Records provided Start Marker
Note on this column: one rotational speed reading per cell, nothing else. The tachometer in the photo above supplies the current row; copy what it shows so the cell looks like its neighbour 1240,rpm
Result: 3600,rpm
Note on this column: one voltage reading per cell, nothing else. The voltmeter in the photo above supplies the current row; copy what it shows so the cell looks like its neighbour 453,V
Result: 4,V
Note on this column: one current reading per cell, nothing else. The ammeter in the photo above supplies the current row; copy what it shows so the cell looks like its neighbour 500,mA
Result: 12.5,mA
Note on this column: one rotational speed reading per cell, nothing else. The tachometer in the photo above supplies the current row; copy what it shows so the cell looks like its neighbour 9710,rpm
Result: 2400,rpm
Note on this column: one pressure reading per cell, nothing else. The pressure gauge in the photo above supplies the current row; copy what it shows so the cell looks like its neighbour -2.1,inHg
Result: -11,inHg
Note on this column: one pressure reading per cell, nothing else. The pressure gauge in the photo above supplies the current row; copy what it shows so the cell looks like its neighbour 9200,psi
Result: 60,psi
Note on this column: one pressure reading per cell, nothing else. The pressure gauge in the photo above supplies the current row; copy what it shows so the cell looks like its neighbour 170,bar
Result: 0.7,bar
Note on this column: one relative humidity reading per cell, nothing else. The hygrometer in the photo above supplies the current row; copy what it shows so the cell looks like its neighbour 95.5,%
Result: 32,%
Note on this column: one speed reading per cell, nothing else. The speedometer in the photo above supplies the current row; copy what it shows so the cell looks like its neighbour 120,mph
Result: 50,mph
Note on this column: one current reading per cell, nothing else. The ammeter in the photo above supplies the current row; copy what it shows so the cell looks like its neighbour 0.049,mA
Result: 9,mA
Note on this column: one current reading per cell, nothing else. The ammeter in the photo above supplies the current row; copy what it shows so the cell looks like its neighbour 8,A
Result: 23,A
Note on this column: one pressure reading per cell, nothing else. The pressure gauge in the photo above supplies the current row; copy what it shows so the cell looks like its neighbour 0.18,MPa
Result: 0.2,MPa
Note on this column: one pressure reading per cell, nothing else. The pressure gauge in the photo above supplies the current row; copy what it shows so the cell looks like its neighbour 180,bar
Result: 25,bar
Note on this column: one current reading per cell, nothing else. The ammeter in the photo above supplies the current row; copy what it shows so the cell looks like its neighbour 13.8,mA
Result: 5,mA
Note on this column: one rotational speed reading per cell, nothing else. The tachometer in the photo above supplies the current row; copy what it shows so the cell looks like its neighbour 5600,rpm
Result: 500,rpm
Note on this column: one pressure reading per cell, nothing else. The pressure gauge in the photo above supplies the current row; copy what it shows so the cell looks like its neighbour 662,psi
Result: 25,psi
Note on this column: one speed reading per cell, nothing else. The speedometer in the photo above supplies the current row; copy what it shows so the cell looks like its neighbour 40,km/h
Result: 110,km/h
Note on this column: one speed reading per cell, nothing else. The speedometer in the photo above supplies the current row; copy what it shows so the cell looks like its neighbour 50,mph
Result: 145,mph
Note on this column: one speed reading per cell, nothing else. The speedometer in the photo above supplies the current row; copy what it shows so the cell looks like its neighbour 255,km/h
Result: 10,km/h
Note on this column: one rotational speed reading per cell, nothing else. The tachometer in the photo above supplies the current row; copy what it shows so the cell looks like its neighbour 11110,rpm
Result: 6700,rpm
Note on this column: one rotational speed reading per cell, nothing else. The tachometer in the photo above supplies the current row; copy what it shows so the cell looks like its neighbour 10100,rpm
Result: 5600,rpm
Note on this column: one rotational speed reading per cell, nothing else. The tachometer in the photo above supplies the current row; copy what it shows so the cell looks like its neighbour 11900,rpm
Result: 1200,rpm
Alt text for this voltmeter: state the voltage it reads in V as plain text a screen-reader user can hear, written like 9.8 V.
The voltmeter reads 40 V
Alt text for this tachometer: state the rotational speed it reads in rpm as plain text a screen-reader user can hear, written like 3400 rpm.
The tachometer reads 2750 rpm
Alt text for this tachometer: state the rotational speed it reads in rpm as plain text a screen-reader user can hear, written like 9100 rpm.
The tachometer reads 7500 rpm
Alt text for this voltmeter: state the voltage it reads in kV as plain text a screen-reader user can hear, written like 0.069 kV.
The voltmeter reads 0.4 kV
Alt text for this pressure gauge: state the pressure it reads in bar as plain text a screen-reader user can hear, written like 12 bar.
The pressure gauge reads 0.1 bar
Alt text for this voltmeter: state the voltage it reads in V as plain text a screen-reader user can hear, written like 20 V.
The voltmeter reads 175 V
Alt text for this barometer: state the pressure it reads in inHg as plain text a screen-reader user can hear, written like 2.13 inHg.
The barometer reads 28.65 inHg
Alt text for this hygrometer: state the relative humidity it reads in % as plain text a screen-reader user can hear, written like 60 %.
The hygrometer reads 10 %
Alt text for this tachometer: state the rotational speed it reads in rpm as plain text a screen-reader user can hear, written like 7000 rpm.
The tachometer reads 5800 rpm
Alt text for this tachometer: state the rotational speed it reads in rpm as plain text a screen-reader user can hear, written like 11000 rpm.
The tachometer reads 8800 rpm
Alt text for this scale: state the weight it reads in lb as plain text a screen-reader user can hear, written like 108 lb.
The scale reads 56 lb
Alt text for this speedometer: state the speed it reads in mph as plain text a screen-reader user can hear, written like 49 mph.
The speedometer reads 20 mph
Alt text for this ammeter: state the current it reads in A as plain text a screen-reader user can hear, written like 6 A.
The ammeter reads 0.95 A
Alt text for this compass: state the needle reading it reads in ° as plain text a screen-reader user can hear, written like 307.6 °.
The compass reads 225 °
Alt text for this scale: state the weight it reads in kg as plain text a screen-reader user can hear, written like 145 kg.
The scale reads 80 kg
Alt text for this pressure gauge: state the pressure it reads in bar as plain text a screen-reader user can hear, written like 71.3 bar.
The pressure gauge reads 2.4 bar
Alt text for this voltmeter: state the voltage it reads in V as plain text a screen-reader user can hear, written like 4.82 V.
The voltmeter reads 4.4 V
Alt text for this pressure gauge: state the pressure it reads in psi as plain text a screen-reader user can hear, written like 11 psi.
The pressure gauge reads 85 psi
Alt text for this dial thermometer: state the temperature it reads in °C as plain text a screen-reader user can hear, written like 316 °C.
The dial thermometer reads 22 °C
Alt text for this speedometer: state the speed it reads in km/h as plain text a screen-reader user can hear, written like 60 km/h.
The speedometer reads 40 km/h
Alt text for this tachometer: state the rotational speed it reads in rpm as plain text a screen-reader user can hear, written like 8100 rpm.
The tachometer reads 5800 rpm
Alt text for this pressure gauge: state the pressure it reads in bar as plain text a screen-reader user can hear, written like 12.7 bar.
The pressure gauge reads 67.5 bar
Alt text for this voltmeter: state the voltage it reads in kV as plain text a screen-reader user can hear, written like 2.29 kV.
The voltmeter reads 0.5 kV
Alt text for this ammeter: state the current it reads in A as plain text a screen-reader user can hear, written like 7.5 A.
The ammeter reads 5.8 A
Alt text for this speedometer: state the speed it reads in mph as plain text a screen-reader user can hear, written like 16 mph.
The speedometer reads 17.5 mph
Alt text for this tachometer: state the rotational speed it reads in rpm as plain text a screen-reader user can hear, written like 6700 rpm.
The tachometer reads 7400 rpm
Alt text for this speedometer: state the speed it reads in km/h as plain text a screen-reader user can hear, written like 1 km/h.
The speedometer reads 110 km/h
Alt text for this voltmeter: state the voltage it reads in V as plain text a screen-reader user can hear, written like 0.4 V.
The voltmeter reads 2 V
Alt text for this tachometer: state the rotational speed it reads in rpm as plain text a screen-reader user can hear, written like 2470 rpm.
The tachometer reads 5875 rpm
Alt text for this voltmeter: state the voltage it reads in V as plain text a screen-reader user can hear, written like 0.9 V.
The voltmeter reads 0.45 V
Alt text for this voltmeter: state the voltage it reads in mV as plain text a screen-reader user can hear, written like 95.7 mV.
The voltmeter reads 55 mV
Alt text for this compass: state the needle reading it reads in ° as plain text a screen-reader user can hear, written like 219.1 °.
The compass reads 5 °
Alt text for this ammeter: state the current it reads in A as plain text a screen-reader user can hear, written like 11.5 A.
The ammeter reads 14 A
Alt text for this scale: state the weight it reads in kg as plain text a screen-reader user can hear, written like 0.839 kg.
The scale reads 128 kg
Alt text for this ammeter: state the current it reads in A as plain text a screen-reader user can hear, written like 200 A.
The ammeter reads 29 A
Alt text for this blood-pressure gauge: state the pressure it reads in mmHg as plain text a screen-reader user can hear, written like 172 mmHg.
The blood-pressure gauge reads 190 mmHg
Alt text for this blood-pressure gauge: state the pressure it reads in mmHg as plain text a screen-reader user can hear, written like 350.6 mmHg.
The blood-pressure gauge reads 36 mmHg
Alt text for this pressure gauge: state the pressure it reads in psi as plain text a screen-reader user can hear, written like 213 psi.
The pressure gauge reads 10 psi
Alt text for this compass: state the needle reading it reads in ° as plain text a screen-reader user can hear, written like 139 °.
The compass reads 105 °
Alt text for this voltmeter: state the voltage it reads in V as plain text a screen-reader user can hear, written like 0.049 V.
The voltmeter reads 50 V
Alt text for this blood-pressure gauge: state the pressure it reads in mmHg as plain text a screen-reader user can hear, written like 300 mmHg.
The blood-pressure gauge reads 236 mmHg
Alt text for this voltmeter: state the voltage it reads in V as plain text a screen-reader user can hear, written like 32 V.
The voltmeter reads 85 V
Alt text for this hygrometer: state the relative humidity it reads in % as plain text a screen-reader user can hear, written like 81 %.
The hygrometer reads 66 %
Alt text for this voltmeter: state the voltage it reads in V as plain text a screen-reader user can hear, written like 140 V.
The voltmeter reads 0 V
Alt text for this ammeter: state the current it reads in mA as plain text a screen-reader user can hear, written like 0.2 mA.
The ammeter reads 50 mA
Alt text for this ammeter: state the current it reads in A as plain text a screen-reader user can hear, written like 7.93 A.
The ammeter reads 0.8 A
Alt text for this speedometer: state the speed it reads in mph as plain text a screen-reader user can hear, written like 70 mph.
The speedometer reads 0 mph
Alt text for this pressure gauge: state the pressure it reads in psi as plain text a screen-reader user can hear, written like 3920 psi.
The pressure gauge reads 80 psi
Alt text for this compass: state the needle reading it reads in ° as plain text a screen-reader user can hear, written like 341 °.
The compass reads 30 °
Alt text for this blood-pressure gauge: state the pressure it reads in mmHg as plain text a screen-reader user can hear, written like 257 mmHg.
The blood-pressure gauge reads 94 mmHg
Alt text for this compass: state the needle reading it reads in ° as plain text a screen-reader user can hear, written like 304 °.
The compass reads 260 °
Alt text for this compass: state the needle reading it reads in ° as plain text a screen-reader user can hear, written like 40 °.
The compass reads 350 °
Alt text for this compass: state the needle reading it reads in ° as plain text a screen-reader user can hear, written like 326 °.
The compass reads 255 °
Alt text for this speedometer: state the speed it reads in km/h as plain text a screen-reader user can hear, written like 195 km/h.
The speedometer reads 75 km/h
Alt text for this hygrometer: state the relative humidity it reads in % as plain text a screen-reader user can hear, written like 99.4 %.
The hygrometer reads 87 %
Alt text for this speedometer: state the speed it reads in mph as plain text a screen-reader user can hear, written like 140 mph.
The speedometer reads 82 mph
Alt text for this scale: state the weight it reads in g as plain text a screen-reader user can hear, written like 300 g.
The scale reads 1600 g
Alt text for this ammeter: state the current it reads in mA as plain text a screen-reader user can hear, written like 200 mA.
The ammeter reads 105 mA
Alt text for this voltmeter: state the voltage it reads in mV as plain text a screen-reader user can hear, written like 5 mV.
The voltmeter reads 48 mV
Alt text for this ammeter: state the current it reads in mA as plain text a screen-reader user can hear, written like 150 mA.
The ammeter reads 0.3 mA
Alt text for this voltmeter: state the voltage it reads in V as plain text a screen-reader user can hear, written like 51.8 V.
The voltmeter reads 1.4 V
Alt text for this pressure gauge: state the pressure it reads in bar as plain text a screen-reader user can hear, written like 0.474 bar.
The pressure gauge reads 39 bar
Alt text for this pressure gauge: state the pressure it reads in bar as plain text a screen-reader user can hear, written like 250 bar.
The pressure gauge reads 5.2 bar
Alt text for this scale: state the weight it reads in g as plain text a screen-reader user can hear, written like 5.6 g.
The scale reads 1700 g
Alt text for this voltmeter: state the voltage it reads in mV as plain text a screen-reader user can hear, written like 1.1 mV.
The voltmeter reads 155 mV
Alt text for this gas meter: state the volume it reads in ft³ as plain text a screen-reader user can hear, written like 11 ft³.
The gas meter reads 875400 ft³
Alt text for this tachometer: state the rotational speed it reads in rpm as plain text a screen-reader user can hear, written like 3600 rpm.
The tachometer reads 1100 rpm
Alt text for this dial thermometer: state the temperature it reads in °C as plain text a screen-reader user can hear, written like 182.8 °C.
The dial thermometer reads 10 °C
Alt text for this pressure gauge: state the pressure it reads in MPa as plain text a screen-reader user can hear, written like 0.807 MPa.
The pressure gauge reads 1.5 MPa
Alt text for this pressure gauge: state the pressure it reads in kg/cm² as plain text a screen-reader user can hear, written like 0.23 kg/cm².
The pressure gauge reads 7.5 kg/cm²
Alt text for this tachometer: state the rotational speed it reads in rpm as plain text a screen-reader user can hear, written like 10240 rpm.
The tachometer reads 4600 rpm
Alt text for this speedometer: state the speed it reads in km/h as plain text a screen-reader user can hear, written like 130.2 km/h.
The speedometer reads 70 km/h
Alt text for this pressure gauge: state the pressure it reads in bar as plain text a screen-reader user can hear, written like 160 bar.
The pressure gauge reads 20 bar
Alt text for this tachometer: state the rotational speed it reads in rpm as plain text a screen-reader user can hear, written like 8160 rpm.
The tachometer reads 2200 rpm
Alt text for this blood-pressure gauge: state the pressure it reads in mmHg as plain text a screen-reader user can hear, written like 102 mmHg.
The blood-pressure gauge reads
Records provided End Marker
Reproduce the lines above verbatim, from the line with "like 3400 rpm." to the line with "The voltmeter reads 175 V", both included.

Alt text for this tachometer: state the rotational speed it reads in rpm as plain text a screen-reader user can hear, written like 3400 rpm.
The tachometer reads 2750 rpm
Alt text for this tachometer: state the rotational speed it reads in rpm as plain text a screen-reader user can hear, written like 9100 rpm.
The tachometer reads 7500 rpm
Alt text for this voltmeter: state the voltage it reads in kV as plain text a screen-reader user can hear, written like 0.069 kV.
The voltmeter reads 0.4 kV
Alt text for this pressure gauge: state the pressure it reads in bar as plain text a screen-reader user can hear, written like 12 bar.
The pressure gauge reads 0.1 bar
Alt text for this voltmeter: state the voltage it reads in V as plain text a screen-reader user can hear, written like 20 V.
The voltmeter reads 175 V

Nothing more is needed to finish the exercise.